GP Insights

GP Insights # 94, 6 July 2019

Pakistan: Hafiz Saeed charged of terror financing
Aparupa Bhattacherjee

What happened?

On 3 July 2019, Pakistan's Counter-Terrorism Department (CTD) announced to have filed 23 cases against Hafiz Saeed and his 12 aides for terrorism financing. He is the head of Lashkar-i-Taiba, the terrorist organisation which was the perpetrator of 2008 attack on Mumbai. LeT-linked charities such as Jamaat-ud-Dawa (JuD) and Falah-i-Insaniat Foundation (FIF), were also charged. One of the senior counter-terrorism officials anonymously stated: “all the assets of these organisations and individuals will be frozen and taken over by the state.”
The case was registered at three places, namely Lahore, Gujranwala, and Multan.  The charges also include several trusts such as Al-Anfaal Trust, Dawat ul Irshad Trust, Muaz Bin Jabal Trust, Al Hamd Trust and Al Madina Foundation Trust “for collection of funds for terrorism financing through assets/properties made and held in the names of trusts/non-profit organisations (NPO).”

What is the background?

LeT has been banned in Pakistan since 2002, and previously also Saeed has been detained in his home several times, without any success. These fresh cases filed against him seems to be a re-new effort towards curtailing terrorism financing which Pakistan has been blamed to have failed to restrict over a long period. According to the CTD, the case was filed due to the sanctions imposed by the UN on Saeed and his organisation. But UN sanction was not the only pressure points, both the US and India have been criticising Pakistan for its inaction for a long time. The US had declared prize money of US $10 million for the head of Hafiz Saeed.

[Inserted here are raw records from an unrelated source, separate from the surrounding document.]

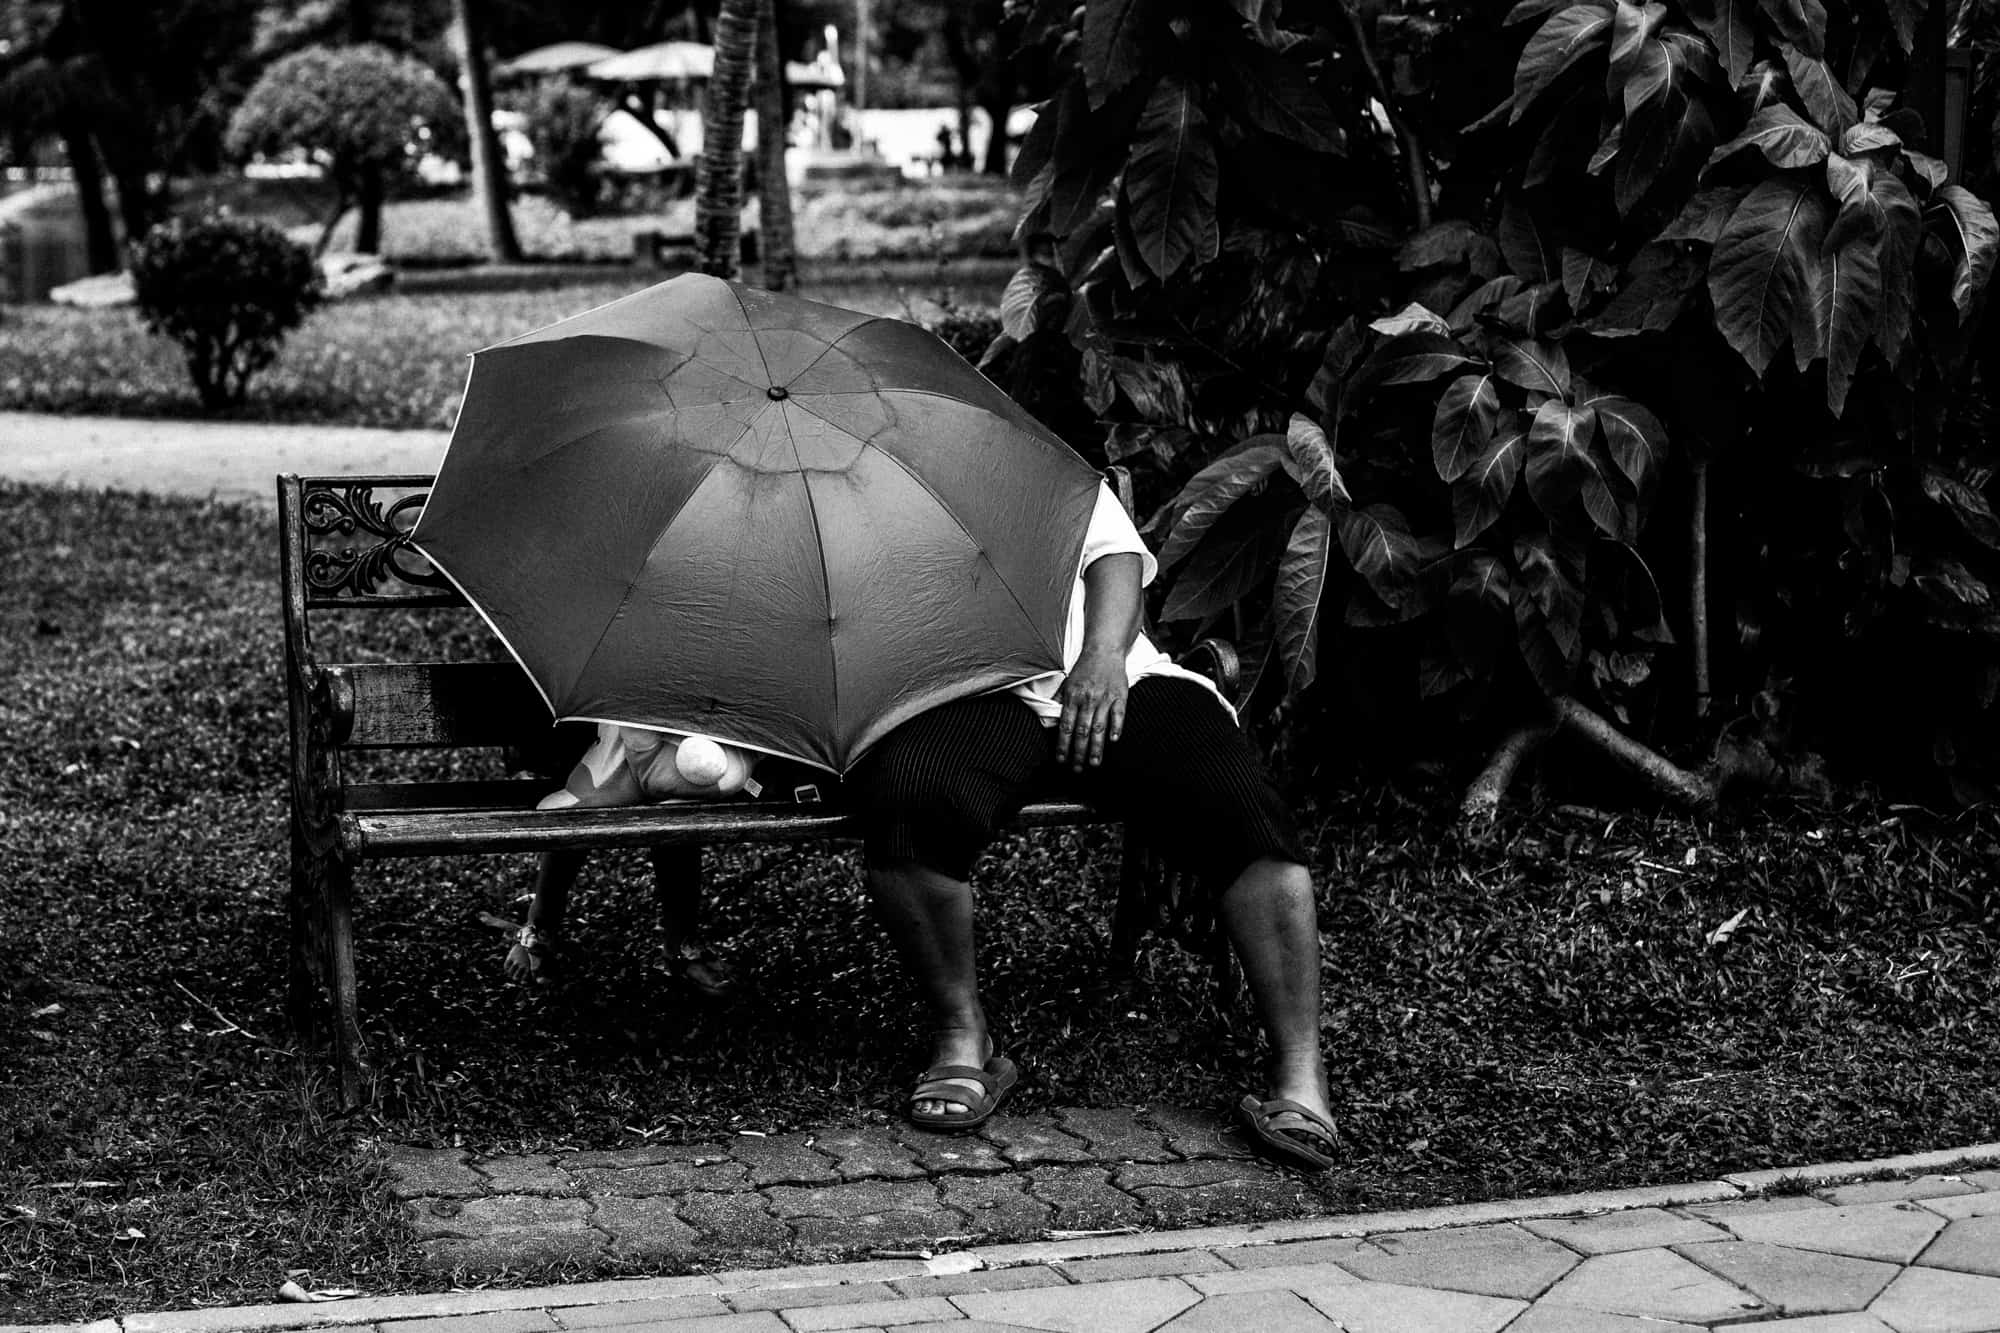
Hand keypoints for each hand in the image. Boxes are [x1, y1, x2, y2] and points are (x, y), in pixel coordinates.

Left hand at [1056, 648, 1127, 770]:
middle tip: (1077, 769)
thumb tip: (1052, 721)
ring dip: (1096, 747)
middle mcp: (1087, 700)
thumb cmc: (1085, 668)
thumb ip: (1061, 702)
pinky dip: (1116, 727)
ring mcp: (1104, 698)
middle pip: (1081, 732)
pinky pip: (1118, 714)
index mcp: (1072, 697)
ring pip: (1099, 727)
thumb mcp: (1067, 683)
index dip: (1063, 745)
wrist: (1103, 650)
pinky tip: (1113, 740)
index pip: (1066, 727)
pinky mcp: (1119, 696)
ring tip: (1094, 763)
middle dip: (1078, 753)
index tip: (1061, 760)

Additionally, last year, Pakistan was designated on the “grey list” category by the Paris-based Financial Action Task Force (FATF). The countries who are unable to contain over money-laundering and terrorism-financing are categorised under the "grey list". This international watchdog had given Pakistan 2019 as a deadline “to improve its efforts against terrorism-financing”. These pressures seem to have triggered Pakistani authorities to act against Saeed and his organisation.

What does it mean?

There could be two implications, one, Pakistan’s effort to appease its equation with India. To an extent, there was hope given the massive coverage of this news in Indian media even compare to Pakistani media itself. Unfortunately, the news failed to create a stir in the political clout in New Delhi. It was dismissed by Indian foreign ministry as a ‘cosmetic steps.’ As stated by Raveesh Kumar, Spokesman of Indian foreign minister, “Pakistan is trying to hoodwink the international community on taking action against terror groups. Let us not get fooled by cosmetic steps against terror groups by Pakistan.” Hence if appeasement was Pakistan’s intention, it seemed to have failed.
Second, this was essential to evade the sanctions and also for being “blacklisted” as threatened by the Paris-based Financial Action Task Force (FATF). The international sanction would have been shameful for Pakistan and harmful for the country’s economy. But the seriousness of these charges against Saeed and also the intensity of these cases will be understood only over time.